2. Mouth. A strange sensitivity arises in the lips. Wizards may unconsciously touch items to their lips in order to ascertain their textures, but this is an unreliable diagnostic. In time, the lips grow to be bright red and gelatinous. It is not known if this transformation would involve if it were allowed to continue, or even it if would affect the rest of the body, because the affected wizards invariably eat their own lips at this stage. If knives or razors are at hand, they will cut the skin off their face off, from chin to nose, while citing itching as a complaint, and eat it, as well.
3. Agoraphobia. This one is well documented in even traditional handbooks of psychology. A wizard affected by La Folie de L'essanque will take this to extremes, however, and may even resort to crouching under tables, wedging themselves into crawlspaces, and in terminal cases, creeping through the narrow spaces between walls.
4. Lights. After a wizard affected by L'essanque's Madness has eaten their own eyes (as they invariably do) they gain a strange ability to influence lights near them. It was originally thought that they could see out of lights, but this has been proven false. The current hypothesis is that they are able to determine the outlines of nearby shadows, even if the shadows are behind a wall or otherwise hidden from view.
5. The "Rats". They do not exist. They are merely a manifestation of the wizard's madness. They take the shape of small, humped, scuttling things with a heads in variable states of decay. They appears as the shadows of "rats", and they attack and devour the shadows of other living creatures. They draw no blood, but they will take bites out of your shadow, destroying your ability to see light and appreciate beauty. Blindness, depression, and death, in that order. The only known method to restore one's shadow (which may now be missing noticeable chunks of flesh) is the eating of raw bird-flesh.

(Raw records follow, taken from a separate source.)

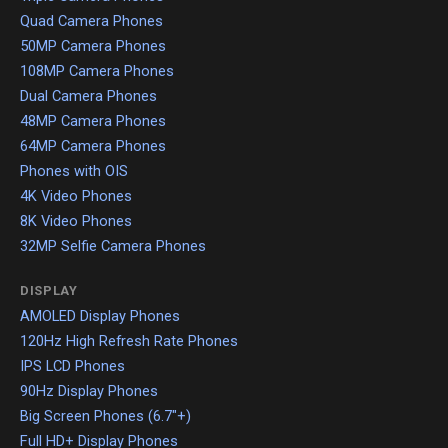
Quad Camera Phones
50MP Camera Phones
108MP Camera Phones
Dual Camera Phones
48MP Camera Phones
64MP Camera Phones
Phones with OIS
4K Video Phones
8K Video Phones
32MP Selfie Camera Phones
DISPLAY
AMOLED Display Phones
120Hz High Refresh Rate Phones
IPS LCD Phones
90Hz Display Phones
Big Screen Phones (6.7"+)
Full HD+ Display Phones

6. Teeth. Not the wizard's teeth. HIS teeth grow hard and calloused. Like lacquered stones. YOUR teeth, if you are near him, will fall out. They will fall out at an alarming rate, proportional to the depth of his madness. A new sufferer might cause one of your teeth to feel loose in its socket. A wizard plunging the abysms of madness might cause your teeth to slide painlessly from their socket at truly horrific rates.
You must guard your teeth. Lost teeth grow to become creatures. The best way to prevent this is to submerge each tooth in formaldehyde and keep it on your person, but other, less drastic methods work as well.
7. L'essanque's Creatures. They resemble children (or fetuses) with malformed limbs, each with clawed hands and toothless mouths (the original tooth resides in their left eye socket, where it presses against the eyeball visibly). They sob uncontrollably and crawl feebly towards living creatures. When they reach their prey, they creature a puncture wound with their stiletto-like thumbs and suckle at the stream of blood that emerges. Though they might grow engorged, their hunger never slackens.
Under no circumstances should you kill one. It will regrow itself among your entrails.
8. Death. In many cases, no intervention is needed, as the disease is invariably fatal. Most recommended treatments involve sealing the affected wizard in his house. Death comes from autocannibalism, dehydration, or suffocation (if the wizard has stuffed himself/herself into one of the walls). The time until death is variable, however, since wizards have strange ways to prolong their lives. Sealed domiciles should only be entered with caution.
9. Contagion. Most wizard madnesses are contagious, and L'essanque's is no exception. Casting spells near an infected wizard is the most known way to contract the madness, but touching the corpse can cause infection as well. As the dead wizard's teeth are the most infectious parts of the corpse, they are sometimes ground up and used to "poison" other wizards. Luckily, non-spellcaster's only have to worry about contracting the mundane form of the madness (that is--the delusion that parasites are living beneath your skin).